■ **WORK INSTRUCTIONS**
Every line from the one containing "- New features or services" through the last line below should be reproduced exactly; please include nothing else.

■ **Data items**
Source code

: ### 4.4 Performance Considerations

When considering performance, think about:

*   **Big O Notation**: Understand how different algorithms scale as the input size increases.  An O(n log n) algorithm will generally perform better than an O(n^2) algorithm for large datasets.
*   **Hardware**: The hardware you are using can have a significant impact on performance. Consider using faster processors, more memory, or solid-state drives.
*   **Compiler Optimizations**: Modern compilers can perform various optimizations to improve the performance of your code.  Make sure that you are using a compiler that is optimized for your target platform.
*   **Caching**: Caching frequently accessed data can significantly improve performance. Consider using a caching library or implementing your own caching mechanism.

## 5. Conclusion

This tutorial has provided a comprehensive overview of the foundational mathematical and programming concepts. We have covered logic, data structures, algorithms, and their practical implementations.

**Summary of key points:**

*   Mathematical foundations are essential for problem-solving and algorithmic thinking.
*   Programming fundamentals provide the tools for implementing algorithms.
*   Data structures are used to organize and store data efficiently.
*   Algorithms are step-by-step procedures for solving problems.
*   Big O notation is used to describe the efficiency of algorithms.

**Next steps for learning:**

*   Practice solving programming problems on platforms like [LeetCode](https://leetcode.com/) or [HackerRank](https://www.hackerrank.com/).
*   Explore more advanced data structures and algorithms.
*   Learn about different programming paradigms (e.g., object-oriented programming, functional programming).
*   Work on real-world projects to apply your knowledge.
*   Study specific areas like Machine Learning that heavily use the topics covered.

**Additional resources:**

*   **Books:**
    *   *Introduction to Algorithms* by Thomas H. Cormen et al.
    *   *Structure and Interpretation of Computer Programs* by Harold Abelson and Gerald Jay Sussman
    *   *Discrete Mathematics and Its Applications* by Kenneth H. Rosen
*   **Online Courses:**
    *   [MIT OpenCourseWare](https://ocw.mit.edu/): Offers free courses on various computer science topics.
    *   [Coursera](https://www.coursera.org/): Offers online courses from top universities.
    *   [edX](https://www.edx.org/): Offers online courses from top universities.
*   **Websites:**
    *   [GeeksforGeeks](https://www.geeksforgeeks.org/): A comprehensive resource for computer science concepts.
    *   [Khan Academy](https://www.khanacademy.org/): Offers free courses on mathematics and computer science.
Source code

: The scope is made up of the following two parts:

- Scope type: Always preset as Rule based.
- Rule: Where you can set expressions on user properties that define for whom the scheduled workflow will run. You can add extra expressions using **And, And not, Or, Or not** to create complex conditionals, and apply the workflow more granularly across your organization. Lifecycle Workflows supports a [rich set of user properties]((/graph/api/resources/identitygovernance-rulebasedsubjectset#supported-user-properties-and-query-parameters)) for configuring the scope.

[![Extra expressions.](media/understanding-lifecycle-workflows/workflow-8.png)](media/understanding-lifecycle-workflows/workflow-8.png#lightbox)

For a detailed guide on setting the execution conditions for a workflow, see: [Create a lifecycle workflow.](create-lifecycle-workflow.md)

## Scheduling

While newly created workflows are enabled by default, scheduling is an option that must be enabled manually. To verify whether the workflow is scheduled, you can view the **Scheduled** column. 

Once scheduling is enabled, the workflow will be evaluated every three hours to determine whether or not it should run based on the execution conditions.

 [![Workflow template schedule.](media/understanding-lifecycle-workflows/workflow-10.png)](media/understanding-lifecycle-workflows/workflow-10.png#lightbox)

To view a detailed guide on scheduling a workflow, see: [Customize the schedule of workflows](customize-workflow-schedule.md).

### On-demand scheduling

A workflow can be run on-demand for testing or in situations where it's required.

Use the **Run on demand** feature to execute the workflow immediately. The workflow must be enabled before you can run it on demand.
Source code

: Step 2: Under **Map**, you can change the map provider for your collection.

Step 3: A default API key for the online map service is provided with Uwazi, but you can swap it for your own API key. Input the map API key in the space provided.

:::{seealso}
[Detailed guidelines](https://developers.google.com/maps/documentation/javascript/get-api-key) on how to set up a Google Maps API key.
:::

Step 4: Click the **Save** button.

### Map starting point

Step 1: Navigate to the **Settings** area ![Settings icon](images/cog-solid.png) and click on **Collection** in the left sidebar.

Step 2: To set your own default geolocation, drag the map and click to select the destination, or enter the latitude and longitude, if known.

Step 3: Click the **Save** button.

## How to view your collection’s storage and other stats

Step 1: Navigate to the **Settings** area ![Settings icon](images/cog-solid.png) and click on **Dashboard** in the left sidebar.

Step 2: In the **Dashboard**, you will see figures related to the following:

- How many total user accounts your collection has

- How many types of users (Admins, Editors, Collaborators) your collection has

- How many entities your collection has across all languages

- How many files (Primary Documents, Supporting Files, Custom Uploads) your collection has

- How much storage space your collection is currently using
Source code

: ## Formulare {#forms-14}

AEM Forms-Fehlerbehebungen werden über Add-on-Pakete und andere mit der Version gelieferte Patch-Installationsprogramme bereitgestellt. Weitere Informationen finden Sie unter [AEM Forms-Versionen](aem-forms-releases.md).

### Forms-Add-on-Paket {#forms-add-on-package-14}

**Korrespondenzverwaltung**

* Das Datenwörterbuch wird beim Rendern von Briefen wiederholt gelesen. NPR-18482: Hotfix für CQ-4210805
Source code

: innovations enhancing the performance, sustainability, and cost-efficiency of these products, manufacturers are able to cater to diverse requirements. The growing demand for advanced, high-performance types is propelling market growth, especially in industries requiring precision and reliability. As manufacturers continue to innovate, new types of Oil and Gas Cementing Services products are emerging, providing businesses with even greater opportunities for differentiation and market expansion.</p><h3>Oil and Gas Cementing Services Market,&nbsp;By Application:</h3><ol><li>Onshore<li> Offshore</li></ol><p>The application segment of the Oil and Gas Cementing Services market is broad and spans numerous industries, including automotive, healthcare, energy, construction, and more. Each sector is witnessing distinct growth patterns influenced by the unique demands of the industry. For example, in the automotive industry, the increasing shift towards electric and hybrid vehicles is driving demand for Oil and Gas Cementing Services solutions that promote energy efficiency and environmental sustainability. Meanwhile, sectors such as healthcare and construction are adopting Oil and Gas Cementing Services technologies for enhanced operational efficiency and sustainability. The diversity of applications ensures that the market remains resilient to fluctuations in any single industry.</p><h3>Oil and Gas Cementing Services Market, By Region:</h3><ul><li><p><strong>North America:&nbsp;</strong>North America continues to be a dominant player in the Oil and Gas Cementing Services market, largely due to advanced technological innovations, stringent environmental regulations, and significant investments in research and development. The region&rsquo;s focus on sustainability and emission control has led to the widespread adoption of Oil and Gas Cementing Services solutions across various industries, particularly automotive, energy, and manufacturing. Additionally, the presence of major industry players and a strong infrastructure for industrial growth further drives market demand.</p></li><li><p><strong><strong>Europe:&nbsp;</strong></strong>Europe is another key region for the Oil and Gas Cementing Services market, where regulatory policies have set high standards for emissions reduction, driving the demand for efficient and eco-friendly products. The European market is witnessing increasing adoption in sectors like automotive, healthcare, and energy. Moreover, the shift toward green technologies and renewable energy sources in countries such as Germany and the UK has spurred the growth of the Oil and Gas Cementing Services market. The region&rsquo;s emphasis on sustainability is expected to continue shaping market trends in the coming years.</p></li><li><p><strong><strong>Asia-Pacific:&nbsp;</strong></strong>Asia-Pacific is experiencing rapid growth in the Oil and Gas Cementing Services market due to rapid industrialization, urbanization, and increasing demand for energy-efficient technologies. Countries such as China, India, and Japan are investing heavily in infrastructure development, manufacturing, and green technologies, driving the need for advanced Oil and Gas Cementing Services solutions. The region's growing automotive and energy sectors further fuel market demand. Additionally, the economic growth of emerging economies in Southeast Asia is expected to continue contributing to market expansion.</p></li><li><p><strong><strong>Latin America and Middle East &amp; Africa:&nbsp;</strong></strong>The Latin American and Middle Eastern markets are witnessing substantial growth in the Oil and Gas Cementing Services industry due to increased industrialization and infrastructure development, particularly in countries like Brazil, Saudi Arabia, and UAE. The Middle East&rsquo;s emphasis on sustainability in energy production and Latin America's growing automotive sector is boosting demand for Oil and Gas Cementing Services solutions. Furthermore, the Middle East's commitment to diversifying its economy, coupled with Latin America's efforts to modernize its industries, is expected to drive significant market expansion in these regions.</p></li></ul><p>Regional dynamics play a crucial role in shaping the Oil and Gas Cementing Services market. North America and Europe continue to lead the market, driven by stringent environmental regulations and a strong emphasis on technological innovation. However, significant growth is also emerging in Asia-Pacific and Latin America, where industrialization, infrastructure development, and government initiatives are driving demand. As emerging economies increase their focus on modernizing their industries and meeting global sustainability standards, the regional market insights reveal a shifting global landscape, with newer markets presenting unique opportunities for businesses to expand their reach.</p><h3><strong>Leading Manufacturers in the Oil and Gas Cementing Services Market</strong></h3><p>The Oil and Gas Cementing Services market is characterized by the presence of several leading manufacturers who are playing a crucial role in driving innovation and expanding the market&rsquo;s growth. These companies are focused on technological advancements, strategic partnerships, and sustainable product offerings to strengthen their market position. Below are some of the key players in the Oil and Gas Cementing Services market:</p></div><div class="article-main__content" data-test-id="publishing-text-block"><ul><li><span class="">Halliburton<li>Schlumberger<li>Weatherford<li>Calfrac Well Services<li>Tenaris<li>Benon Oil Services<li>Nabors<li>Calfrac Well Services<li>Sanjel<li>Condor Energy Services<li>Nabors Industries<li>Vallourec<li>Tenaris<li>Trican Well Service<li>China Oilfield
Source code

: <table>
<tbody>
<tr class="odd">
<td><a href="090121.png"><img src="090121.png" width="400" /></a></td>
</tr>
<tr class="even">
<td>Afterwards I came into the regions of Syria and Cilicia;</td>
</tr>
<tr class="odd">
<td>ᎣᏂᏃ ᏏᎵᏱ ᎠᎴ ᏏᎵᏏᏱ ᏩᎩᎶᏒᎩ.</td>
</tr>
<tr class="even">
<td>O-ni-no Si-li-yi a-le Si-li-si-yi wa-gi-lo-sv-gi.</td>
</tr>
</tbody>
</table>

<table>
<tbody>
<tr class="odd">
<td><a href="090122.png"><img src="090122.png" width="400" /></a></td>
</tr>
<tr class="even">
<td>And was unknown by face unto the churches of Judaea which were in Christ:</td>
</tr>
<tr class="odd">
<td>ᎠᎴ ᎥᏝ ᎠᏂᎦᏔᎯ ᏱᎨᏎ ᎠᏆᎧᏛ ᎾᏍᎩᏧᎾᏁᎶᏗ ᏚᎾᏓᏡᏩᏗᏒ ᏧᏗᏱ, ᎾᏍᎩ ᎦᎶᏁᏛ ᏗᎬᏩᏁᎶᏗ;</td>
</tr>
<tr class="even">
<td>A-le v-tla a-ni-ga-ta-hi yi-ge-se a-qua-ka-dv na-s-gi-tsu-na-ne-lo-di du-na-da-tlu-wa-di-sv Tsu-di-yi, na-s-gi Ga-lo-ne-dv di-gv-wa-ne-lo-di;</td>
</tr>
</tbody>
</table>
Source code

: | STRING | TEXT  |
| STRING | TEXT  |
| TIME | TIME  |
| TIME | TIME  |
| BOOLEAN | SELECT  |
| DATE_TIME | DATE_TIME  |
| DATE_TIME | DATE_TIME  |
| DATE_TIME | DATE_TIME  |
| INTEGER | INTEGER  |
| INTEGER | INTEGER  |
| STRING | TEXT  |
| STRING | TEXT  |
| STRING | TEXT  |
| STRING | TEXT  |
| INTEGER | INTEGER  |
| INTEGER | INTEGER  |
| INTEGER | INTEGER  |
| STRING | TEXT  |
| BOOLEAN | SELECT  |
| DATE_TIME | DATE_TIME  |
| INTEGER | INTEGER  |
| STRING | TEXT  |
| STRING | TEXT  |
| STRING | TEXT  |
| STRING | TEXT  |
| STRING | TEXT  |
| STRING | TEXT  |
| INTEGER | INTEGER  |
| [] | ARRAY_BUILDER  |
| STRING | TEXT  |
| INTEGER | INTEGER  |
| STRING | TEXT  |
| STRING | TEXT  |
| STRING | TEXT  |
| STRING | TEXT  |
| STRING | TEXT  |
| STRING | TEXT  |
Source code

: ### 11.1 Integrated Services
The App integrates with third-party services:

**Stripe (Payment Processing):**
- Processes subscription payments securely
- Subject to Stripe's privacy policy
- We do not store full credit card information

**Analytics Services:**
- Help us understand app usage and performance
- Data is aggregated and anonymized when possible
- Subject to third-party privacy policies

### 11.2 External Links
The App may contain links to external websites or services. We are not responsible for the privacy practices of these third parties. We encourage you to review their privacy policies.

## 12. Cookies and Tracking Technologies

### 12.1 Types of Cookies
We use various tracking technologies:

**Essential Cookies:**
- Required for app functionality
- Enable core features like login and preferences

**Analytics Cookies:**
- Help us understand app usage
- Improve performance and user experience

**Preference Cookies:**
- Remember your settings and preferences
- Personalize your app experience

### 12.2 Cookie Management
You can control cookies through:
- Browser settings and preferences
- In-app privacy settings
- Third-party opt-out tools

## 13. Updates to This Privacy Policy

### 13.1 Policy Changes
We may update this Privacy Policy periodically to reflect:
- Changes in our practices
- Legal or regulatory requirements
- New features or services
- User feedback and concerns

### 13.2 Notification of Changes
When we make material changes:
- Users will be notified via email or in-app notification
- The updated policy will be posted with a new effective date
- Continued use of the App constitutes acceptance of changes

■ **WRITTEN ANSWER**
- New features or services
- User feedback and concerns

### 13.2 Notification of Changes
When we make material changes:
- Users will be notified via email or in-app notification
- The updated policy will be posted with a new effective date
- Continued use of the App constitutes acceptance of changes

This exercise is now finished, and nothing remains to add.